Menurutnya, aparat itu baik, tapi bila digambarkan dengan prilaku yang berlawanan dengan hukum, maka yang baik akan menjadi jahat.

“Aparat itu baik bermanfaat utk negeri. Tapi jika digambarkan tukang pukulin mahasiswa, jual sabu, salah tembak, pungli, jual senjata ke OPM, dll. Mk yg baik jadi jahat,” tweet Mardani di akun twitternya beberapa jam lalu.

Selain itu, Anggota DPR RI dapil DKI. Jakarta fraksi PKS ini pun membandingkan hal yang sama dengan Ormas. Menurutnya, Ormas juga baik, tapi bila digambarkan tukang sweeping, maka kebaikannya akan menjadi jahat.

“Ormas itu baik & membantu setiap bencana: tapi jika digambarkan tukang sweeping.
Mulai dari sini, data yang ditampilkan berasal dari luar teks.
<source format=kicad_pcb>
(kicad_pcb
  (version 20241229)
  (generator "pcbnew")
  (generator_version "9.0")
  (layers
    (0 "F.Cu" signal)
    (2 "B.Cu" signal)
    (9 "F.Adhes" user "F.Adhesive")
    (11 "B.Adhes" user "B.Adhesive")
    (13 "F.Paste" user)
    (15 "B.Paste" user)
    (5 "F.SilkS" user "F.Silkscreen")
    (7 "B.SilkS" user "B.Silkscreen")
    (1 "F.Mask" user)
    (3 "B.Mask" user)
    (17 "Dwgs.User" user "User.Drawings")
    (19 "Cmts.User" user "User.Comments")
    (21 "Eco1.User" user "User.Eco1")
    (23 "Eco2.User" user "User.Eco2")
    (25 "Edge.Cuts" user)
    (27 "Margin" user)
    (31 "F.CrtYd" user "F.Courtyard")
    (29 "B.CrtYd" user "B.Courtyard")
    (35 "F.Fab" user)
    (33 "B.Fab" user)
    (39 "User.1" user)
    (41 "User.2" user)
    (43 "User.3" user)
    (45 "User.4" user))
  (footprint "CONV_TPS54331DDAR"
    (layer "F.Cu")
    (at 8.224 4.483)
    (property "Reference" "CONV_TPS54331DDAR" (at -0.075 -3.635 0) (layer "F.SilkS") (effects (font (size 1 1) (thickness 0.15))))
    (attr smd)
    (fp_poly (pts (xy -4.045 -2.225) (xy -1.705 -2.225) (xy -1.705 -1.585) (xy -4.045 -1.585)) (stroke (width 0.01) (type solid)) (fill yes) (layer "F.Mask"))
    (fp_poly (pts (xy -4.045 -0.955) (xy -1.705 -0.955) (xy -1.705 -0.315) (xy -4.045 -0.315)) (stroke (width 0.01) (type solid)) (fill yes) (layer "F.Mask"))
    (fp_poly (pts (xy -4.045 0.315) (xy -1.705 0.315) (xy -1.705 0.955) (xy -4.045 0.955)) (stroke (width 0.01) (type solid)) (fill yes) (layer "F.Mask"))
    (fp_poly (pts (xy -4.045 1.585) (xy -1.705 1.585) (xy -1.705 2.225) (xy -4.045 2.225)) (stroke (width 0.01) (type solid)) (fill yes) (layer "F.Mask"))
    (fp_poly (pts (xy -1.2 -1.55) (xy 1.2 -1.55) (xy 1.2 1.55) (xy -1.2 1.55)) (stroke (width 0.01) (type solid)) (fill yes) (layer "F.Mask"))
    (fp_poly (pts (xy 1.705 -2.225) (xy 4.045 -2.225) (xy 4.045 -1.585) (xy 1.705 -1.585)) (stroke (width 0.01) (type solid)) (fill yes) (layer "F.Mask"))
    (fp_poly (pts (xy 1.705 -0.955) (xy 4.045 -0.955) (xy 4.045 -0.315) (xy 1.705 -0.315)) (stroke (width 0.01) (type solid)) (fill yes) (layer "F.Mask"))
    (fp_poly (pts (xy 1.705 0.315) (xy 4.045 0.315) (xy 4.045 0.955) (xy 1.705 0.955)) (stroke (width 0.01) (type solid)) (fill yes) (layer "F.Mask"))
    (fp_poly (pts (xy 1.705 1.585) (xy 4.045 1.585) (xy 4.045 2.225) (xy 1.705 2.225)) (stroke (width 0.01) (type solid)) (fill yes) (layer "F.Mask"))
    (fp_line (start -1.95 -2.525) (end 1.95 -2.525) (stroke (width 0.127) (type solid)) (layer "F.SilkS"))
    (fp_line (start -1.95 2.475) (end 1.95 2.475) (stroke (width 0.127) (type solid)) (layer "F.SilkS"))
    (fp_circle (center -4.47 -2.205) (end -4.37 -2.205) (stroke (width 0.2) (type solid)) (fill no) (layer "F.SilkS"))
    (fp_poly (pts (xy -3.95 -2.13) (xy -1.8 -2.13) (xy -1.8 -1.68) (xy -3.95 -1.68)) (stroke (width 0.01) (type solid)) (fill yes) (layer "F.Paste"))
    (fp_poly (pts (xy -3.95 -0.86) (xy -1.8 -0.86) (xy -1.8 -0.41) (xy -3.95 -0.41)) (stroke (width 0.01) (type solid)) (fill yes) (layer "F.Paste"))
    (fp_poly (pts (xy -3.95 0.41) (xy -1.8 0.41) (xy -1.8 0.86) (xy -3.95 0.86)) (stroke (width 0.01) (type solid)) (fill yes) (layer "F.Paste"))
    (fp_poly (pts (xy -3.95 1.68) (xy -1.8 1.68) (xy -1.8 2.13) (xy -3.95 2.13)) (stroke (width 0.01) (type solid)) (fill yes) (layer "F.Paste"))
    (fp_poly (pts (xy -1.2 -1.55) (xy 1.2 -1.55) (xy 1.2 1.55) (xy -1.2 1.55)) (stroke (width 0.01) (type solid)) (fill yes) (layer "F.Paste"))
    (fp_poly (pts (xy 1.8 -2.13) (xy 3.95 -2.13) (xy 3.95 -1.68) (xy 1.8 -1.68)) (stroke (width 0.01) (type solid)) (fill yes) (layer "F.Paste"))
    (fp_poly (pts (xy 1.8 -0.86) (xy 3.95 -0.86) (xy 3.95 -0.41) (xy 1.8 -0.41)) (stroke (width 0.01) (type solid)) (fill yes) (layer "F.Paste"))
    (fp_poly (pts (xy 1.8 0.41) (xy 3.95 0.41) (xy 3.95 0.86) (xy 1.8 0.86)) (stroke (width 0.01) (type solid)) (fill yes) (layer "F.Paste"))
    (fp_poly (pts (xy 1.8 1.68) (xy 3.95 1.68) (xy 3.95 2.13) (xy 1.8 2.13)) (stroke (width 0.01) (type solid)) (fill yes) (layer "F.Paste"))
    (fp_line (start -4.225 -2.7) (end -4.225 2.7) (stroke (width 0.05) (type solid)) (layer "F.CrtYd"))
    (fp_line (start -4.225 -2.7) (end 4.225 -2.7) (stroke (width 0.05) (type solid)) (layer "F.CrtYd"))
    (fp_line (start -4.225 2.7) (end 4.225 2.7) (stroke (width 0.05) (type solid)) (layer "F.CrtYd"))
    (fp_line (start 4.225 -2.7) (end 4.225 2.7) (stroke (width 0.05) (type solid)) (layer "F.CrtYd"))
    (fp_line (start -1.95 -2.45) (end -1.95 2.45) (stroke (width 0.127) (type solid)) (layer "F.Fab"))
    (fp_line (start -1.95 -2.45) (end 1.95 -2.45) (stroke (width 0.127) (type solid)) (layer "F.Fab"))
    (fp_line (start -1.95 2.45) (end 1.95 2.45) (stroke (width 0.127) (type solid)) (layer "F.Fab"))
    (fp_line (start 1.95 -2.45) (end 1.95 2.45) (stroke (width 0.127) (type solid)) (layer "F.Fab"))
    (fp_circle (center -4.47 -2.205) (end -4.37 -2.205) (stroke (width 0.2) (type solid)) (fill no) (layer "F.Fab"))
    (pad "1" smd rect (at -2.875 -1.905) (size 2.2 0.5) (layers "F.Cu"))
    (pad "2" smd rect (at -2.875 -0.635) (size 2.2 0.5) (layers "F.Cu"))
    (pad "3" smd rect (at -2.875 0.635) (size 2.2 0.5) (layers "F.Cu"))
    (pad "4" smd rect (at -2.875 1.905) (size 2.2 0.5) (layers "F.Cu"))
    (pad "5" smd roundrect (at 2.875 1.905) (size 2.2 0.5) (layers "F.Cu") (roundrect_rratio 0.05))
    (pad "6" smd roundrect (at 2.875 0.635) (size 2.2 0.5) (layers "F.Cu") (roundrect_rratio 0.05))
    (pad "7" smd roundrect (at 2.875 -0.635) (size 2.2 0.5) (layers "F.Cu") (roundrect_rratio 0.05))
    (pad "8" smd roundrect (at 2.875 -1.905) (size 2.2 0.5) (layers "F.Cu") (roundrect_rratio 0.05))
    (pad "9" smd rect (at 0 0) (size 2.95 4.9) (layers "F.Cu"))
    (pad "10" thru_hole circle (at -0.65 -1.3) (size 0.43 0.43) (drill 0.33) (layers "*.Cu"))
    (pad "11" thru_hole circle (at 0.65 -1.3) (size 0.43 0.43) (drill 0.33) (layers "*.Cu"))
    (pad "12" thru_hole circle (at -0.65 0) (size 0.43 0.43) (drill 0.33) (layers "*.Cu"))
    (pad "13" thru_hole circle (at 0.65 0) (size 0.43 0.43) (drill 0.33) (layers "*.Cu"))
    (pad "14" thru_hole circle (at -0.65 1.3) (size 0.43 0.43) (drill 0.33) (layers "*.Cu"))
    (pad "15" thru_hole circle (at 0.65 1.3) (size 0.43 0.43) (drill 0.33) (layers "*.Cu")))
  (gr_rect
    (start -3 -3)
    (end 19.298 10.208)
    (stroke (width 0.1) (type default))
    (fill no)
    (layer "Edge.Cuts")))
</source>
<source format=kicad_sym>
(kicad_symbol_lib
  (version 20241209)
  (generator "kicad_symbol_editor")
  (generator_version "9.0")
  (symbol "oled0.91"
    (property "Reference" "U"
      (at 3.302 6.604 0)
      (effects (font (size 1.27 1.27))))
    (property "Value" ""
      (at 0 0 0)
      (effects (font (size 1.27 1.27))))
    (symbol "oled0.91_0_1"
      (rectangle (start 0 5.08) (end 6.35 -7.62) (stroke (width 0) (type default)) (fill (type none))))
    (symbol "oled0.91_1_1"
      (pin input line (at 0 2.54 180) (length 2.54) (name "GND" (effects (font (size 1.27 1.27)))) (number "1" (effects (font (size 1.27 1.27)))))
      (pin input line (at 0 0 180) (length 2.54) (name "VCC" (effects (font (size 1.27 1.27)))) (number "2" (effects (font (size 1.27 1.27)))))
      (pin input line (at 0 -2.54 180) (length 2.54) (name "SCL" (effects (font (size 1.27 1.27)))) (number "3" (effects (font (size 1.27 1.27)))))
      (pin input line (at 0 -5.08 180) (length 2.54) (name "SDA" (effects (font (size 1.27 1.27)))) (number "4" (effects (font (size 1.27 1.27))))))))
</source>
Mk yg baik jadi jahat,” singgungnya

Postingan Mardani tersebut disertai gambar karikatur yang mengilustrasikan suatu peristiwa fakta berbeda dengan muatan media yang menggiring opini publik baik menjadi jahat.

Gambar karikatur tersebut juga berisikan terjemahan ayat suci al-qur’an, Surah Al-Hujurat Ayat 6. Yang disingkronisasikan dengan peristiwa gambar tersebut.

“Hai orang-orang yang beriman, jika datang kepadamu orang fasik membawa suatu berita, maka periksalah dengan teliti agar kamu tidak menimpakan suatu musibah kepada suatu kaum tanpa mengetahui keadaannya yang menyebabkan kamu menyesal atas perbuatanmu itu”.